(Dataset entries)
Start of Block
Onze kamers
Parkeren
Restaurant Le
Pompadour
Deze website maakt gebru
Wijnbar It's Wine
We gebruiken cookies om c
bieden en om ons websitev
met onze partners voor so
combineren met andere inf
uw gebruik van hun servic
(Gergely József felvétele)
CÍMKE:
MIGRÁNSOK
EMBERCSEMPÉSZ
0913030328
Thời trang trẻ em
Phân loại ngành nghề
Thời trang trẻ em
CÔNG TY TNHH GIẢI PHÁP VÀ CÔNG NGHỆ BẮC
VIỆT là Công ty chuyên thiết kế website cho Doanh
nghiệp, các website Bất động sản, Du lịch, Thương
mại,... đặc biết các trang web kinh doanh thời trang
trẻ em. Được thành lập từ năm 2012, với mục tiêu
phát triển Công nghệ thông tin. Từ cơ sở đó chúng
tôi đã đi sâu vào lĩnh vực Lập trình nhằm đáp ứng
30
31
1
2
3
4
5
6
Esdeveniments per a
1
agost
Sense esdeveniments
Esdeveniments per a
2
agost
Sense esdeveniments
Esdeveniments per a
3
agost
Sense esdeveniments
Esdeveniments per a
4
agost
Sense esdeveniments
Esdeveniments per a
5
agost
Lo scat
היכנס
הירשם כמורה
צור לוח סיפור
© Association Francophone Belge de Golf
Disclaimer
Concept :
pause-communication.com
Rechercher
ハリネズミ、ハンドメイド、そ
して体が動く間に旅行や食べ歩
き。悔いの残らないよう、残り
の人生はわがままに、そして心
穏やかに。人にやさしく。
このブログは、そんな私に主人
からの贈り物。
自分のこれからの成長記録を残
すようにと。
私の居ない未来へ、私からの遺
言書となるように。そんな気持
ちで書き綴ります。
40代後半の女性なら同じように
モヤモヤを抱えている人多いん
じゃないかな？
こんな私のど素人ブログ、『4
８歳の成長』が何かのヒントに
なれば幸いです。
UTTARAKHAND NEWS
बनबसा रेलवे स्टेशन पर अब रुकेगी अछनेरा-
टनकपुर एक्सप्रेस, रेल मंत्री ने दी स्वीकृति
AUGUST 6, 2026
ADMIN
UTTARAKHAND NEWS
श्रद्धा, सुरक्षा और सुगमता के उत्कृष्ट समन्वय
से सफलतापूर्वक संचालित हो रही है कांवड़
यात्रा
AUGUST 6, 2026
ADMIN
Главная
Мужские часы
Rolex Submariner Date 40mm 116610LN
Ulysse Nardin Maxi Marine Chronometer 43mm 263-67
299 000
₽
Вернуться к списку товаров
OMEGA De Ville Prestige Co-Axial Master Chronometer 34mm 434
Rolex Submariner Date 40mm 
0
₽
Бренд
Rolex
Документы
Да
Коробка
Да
End of Block
The problem - An exact copy of every entry is required.

Result of the exercise -
Onze kamers
Parkeren
Restaurant Le
Pompadour
Deze website maakt gebru
Wijnbar It's Wine
We gebruiken cookies om c
bieden en om ons websitev
met onze partners voor so
combineren met andere inf
uw gebruik van hun servic
(Gergely József felvétele)
CÍMKE:
MIGRÁNSOK
EMBERCSEMPÉSZ
0913030328
Thời trang trẻ em
Phân loại ngành nghề
Thời trang trẻ em
CÔNG TY TNHH GIẢI PHÁP VÀ CÔNG NGHỆ BẮC
VIỆT là Công ty chuyên thiết kế website cho Doanh
nghiệp, các website Bất động sản, Du lịch, Thương
mại,... đặc biết các trang web kinh doanh thời trang
trẻ em. Được thành lập từ năm 2012, với mục tiêu
phát triển Công nghệ thông tin. Từ cơ sở đó chúng
tôi đã đi sâu vào lĩnh vực Lập trình nhằm đáp ứng
30
31
1
2
3
4
5
6
Esdeveniments per a
1
agost
Sense esdeveniments
Esdeveniments per a
2
agost
Sense esdeveniments
Esdeveniments per a
3
agost
Sense esdeveniments
Esdeveniments per a
4
agost
Sense esdeveniments
Esdeveniments per a
5
agost
Lo scat
היכנס
הירשם כמורה
צור לוח סיפור
© Association Francophone Belge de Golf
Disclaimer
Concept :
pause-communication.com
Rechercher
ハリネズミ、ハンドメイド、そ
して体が動く間に旅行や食べ歩
き。悔いの残らないよう、残り
の人生はわがままに、そして心
穏やかに。人にやさしく。
このブログは、そんな私に主人
からの贈り物。
自分のこれからの成長記録を残
すようにと。
私の居ない未来へ、私からの遺
言書となるように。そんな気持
ちで書き綴ります。
40代後半の女性なら同じように
モヤモヤを抱えている人多いん
じゃないかな？
こんな私のど素人ブログ、『4
８歳の成長』が何かのヒントに
なれば幸いです。
UTTARAKHAND NEWS
बनबसा रेलवे स्टेशन पर अब रुकेगी अछनेरा-
टनकपुर एक्सप्रेस, रेल मंत्री ने दी स्वीकृति
AUGUST 6, 2026
ADMIN
UTTARAKHAND NEWS
श्रद्धा, सुरक्षा और सुगमता के उत्कृष्ट समन्वय
से सफलतापूर्वक संचालित हो रही है कांवड़
यात्रा
AUGUST 6, 2026
ADMIN
Главная
Мужские часы
Rolex Submariner Date 40mm 116610LN
Ulysse Nardin Maxi Marine Chronometer 43mm 263-67
299 000
₽
Вернуться к списку товаров
OMEGA De Ville Prestige Co-Axial Master Chronometer 34mm 434
Rolex Submariner Date 40mm 
0
₽
Бренд
Rolex
Документы
Да
Коробка
Да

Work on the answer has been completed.